On „Apologoscapes“ and Curatorial Research – in Conversation with SUZANA MILEVSKA

Suzana Milevska is one of four researchers/artists taking part in this year’s Künstlerhaus Büchsenhausen Fellowship-Program. She works as a curator and theorist of art and visual culture, based in Skopje, North Macedonia. In this article we want to focus on her cross-disciplinary project „Apologoscapes – not yet an exhibition“ which is, nevertheless, at the moment exhibited at Neue Galerie Innsbruck (together with contributions by the fellows Olga Ştefan, Rosalyn D’Mello and Sam Richardson). The exhibition titled „CORPOREALITY REPAIR CONCILIATION – Investigating Ways Into a Better Coexistence“ is open for visitors until July 16th, 2022.

„Apologoscapes is a work in progress, a kind of rhizomatic hypertext“ that Milevska combines with research materials such as texts, images, and sounds of or about apology. The topics of her investigation are personal narratives and institutionalised apologetic and unapologetic discourses in the context of memory-practices.

## [GIVEN DATA]
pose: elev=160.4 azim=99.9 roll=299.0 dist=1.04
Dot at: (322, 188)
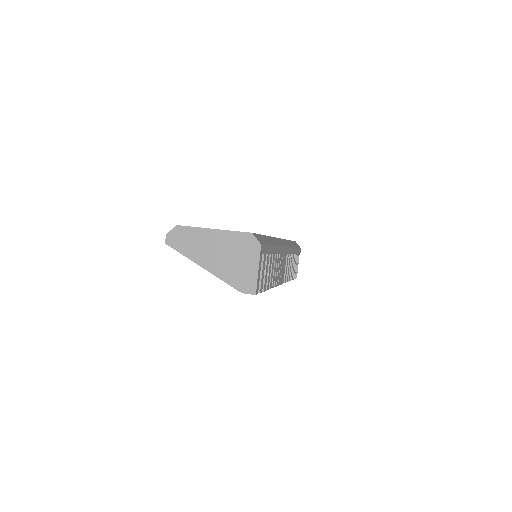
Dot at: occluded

## [WORK TO COMPLETE]
**a)** In the article on Apologoscapes, which fellows have contributions shown together with Milevska's project at Neue Galerie Innsbruck? List all of them.
**b)** Retype the part of the article on Apologoscapes starting at "Suzana Milevska is" and ending at "July 16th, 2022.".

## [WORKED ANSWERS]
**a)** Olga Ştefan, Rosalyn D’Mello, Sam Richardson

**b)**
Suzana Milevska is one of four researchers/artists taking part in this year’s Künstlerhaus Büchsenhausen Fellowship-Program. She works as a curator and theorist of art and visual culture, based in Skopje, North Macedonia. In this article we want to focus on her cross-disciplinary project „Apologoscapes – not yet an exhibition“ which is, nevertheless, at the moment exhibited at Neue Galerie Innsbruck (together with contributions by the fellows Olga Ştefan, Rosalyn D’Mello and Sam Richardson). The exhibition titled „CORPOREALITY REPAIR CONCILIATION – Investigating Ways Into a Better Coexistence“ is open for visitors until July 16th, 2022.